§ Exercise prompt:
Please keep the images out and set down the data exactly as given.
──────── Data
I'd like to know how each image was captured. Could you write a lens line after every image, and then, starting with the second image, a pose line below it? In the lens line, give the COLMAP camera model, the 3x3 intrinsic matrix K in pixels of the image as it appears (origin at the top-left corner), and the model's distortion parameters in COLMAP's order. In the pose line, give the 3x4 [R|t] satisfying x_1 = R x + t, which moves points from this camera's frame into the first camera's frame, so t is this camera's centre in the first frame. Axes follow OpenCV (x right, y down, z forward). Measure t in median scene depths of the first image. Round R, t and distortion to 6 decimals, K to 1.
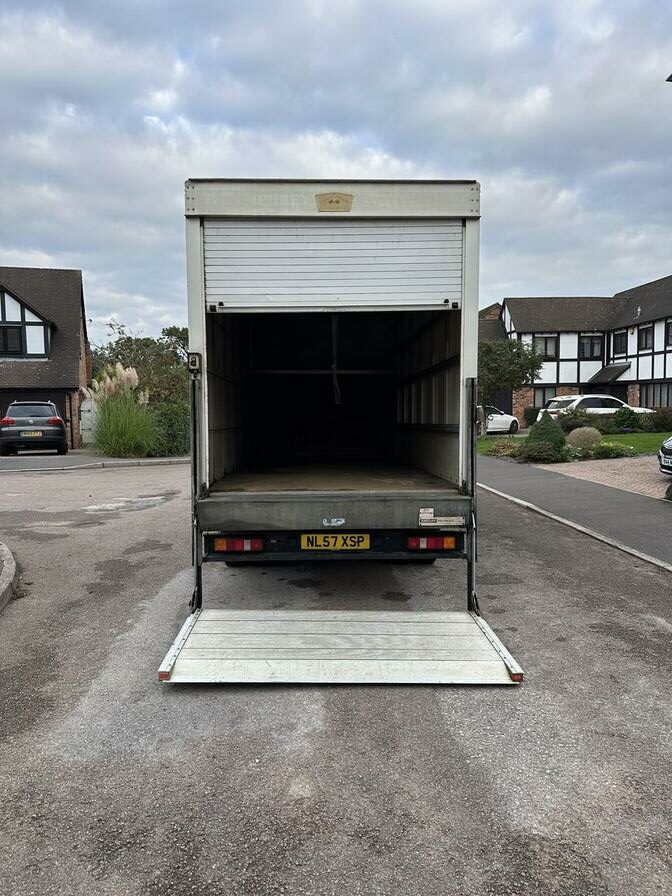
lens RADIAL K [[609.1, 0, 333.4], [0, 609.1, 445.7], [0, 0, 1]] dist [0.207694, -0.377239]
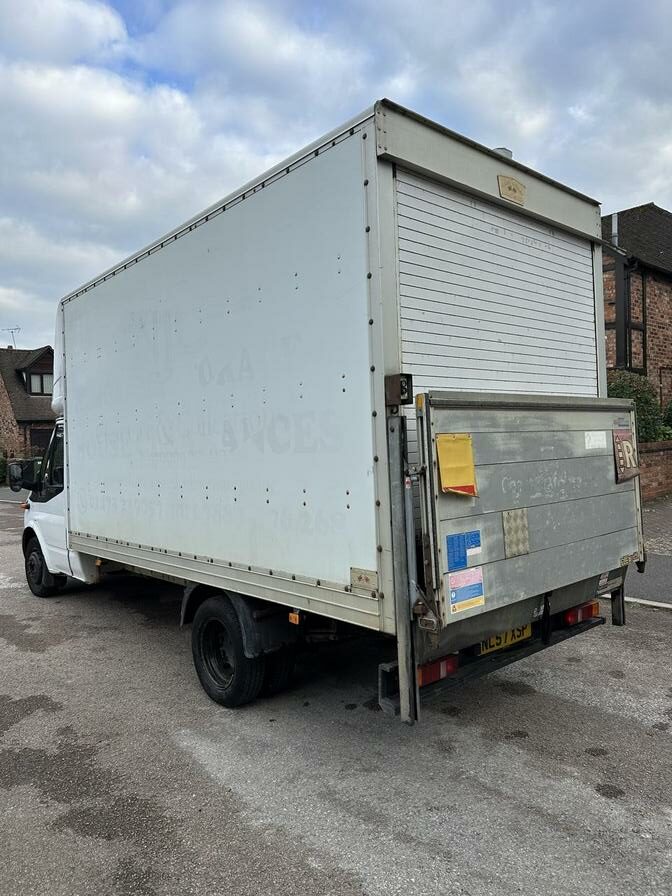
lens RADIAL K [[622.3, 0, 336.0], [0, 622.3, 448.0], [0, 0, 1]] dist [0.054456, -0.066182]
pose [[0.771134, -0.020600, 0.636339, -0.194896], [0.060135, 0.997365, -0.040586, -0.015697], [-0.633826, 0.069564, 0.770341, 0.164092]]
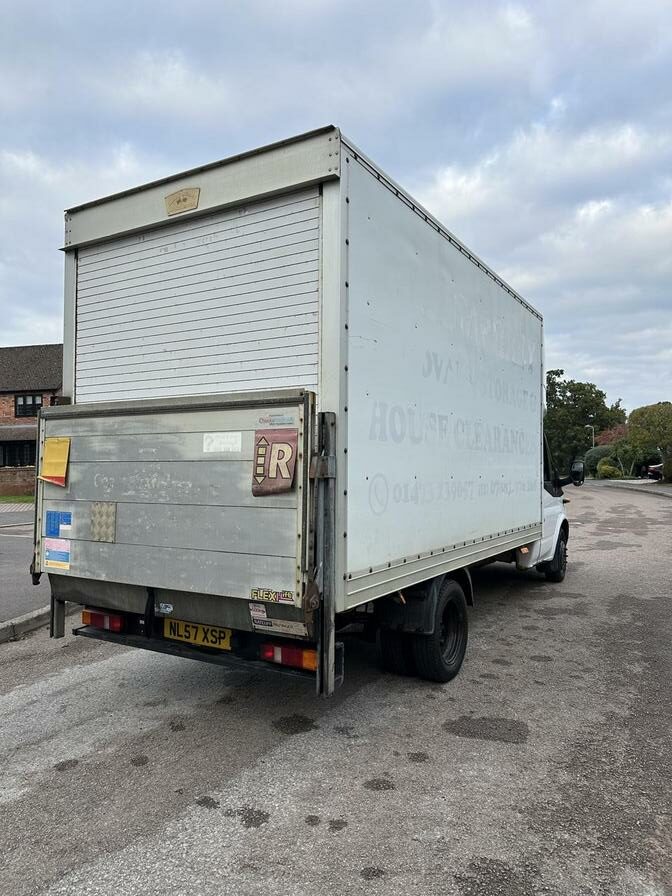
lens RADIAL K [[619.6, 0, 343.1], [0, 619.6, 452.1], [0, 0, 1]] dist [0.101585, -0.152673]
pose [[0.844822, -0.005729, -0.535016, 0.176728], [-0.032294, 0.997574, -0.061677, -0.007730], [0.534071, 0.069384, 0.842588, 0.132412]]
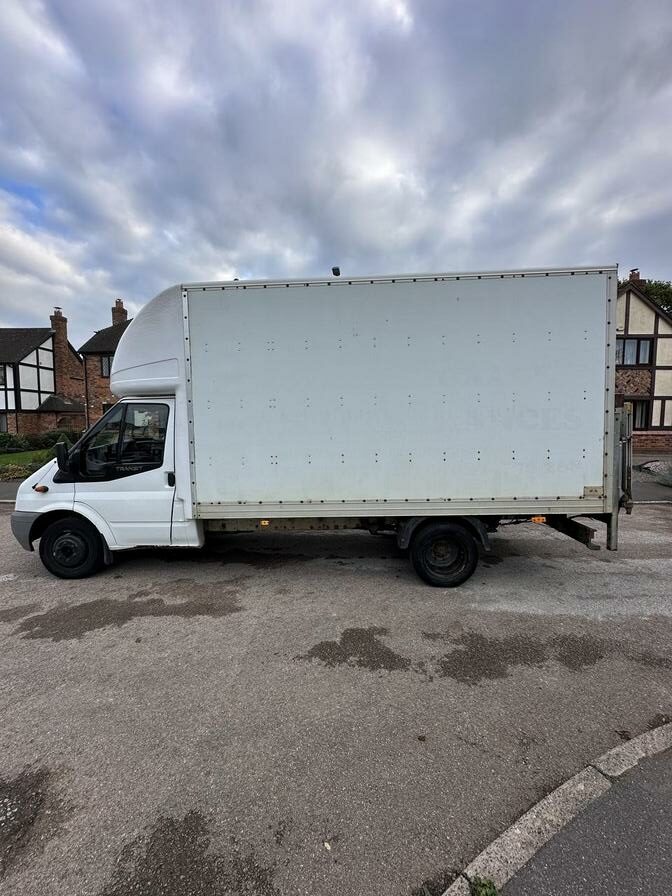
lens RADIAL K [[355.0, 0, 336.0], [0, 355.0, 448.0], [0, 0, 1]] dist [-0.001738, -0.000043]
pose [[0.076821, -0.057783, 0.995369, -0.303884], [0.066124, 0.996417, 0.052741, -0.033043], [-0.994850, 0.061767, 0.080367, 0.450792]]
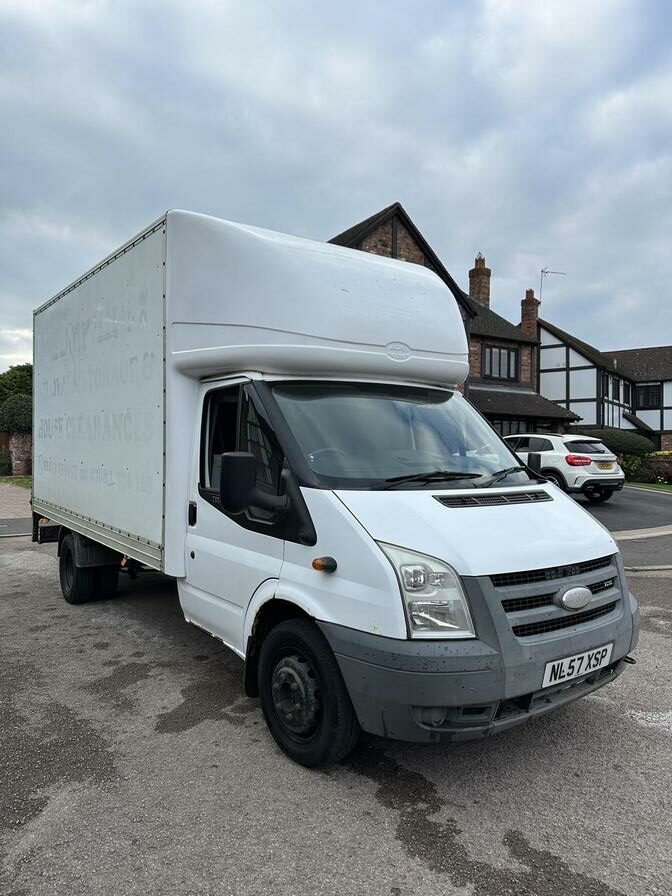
lens RADIAL K [[622.3, 0, 336.0], [0, 622.3, 448.0], [0, 0, 1]] dist [0.054456, -0.066182]
pose [[-0.819504, -0.000188, -0.573073, 0.155683], [-0.034295, 0.998224, 0.048716, -0.049122], [0.572046, 0.059576, -0.818055, 0.832425]]
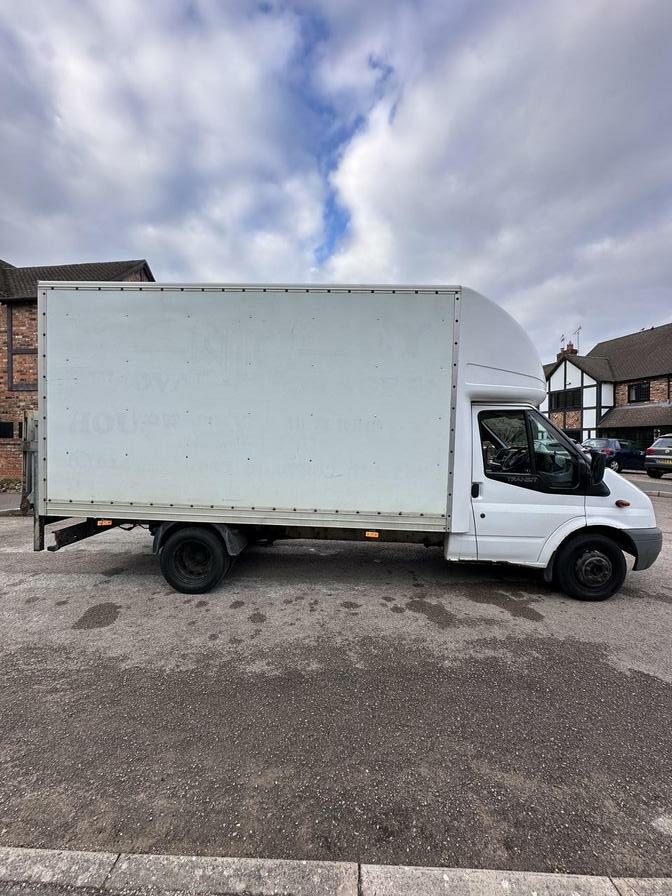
lens RADIAL K [[355.1, 0, 336.0], [0, 355.1, 448.0], [0, 0, 1]] dist [-0.000392, -0.000062]
pose [[-0.072249, 0.039074, -0.996621, 0.290443], [-0.068742, 0.996661, 0.044059, -0.038189], [0.995015, 0.071693, -0.069322, 0.512293]]
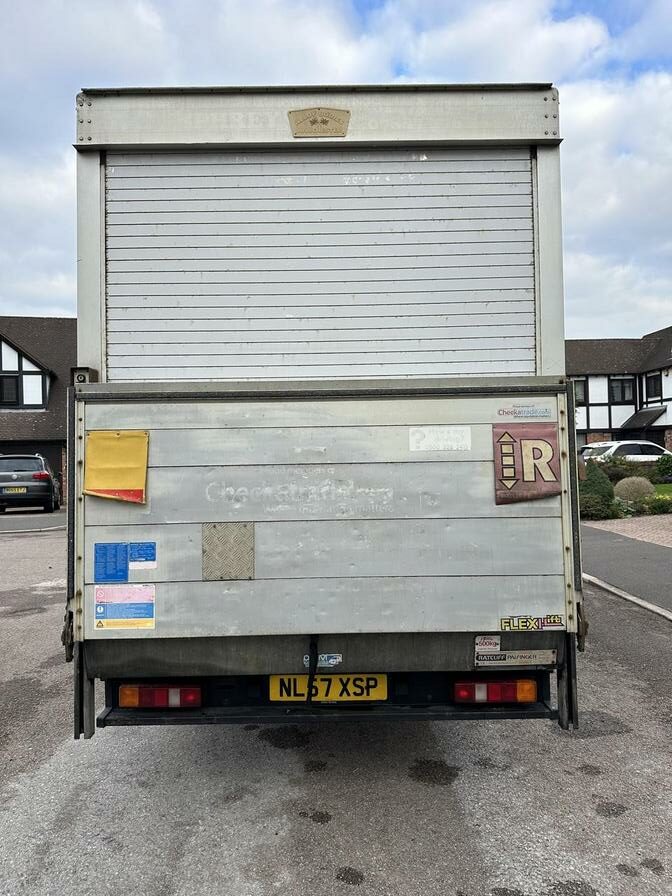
lens RADIAL K [[622.3, 0, 336.0], [0, 622.3, 448.0], [0, 0, 1]] dist [0.054456, -0.066182]
pose [[0.999633, -0.011026, -0.024747, 0.008614], [0.009109, 0.997043, -0.076303, -0.007641], [0.025515, 0.076050, 0.996778, 0.120338]]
────────────────
§ Exercise solution:
I'd like to know how each image was captured. Could you write a lens line after every image, and then, starting with the second image, a pose line below it? In the lens line, give the COLMAP camera model, the 3x3 intrinsic matrix K in pixels of the image as it appears (origin at the top-left corner), and the model's distortion parameters in COLMAP's order. In the pose line, give the 3x4 [R|t] satisfying x_1 = R x + t, which moves points from this camera's frame into the first camera's frame, so t is this camera's centre in the first frame. Axes follow OpenCV (x right, y down, z forward). Measure t in median scene depths of the first image. Round R, t and distortion to 6 decimals, K to 1.
lens RADIAL K [[609.1, 0, 333.4], [0, 609.1, 445.7], [0, 0, 1]] dist [0.207694, -0.377239]
lens RADIAL K [[622.3, 0, 336.0], [0, 622.3, 448.0], [0, 0, 1]] dist [0.054456, -0.066182]
pose [[0.771134, -0.020600, 0.636339, -0.194896], [0.060135, 0.997365, -0.040586, -0.015697], [-0.633826, 0.069564, 0.770341, 0.164092]]
lens RADIAL K [[619.6, 0, 343.1], [0, 619.6, 452.1], [0, 0, 1]] dist [0.101585, -0.152673]
pose [[0.844822, -0.005729, -0.535016, 0.176728], [-0.032294, 0.997574, -0.061677, -0.007730], [0.534071, 0.069384, 0.842588, 0.132412]]
lens RADIAL K [[355.0, 0, 336.0], [0, 355.0, 448.0], [0, 0, 1]] dist [-0.001738, -0.000043]
pose [[0.076821, -0.057783, 0.995369, -0.303884], [0.066124, 0.996417, 0.052741, -0.033043], [-0.994850, 0.061767, 0.080367, 0.450792]]
lens RADIAL K [[622.3, 0, 336.0], [0, 622.3, 448.0], [0, 0, 1]] dist [0.054456, -0.066182]
pose [[-0.819504, -0.000188, -0.573073, 0.155683], [-0.034295, 0.998224, 0.048716, -0.049122], [0.572046, 0.059576, -0.818055, 0.832425]]
lens RADIAL K [[355.1, 0, 336.0], [0, 355.1, 448.0], [0, 0, 1]] dist [-0.000392, -0.000062]
pose [[-0.072249, 0.039074, -0.996621, 0.290443], [-0.068742, 0.996661, 0.044059, -0.038189], [0.995015, 0.071693, -0.069322, 0.512293]]
lens RADIAL K [[622.3, 0, 336.0], [0, 622.3, 448.0], [0, 0, 1]] dist [0.054456, -0.066182]
pose [[0.999633, -0.011026, -0.024747, 0.008614], [0.009109, 0.997043, -0.076303, -0.007641], [0.025515, 0.076050, 0.996778, 0.120338]]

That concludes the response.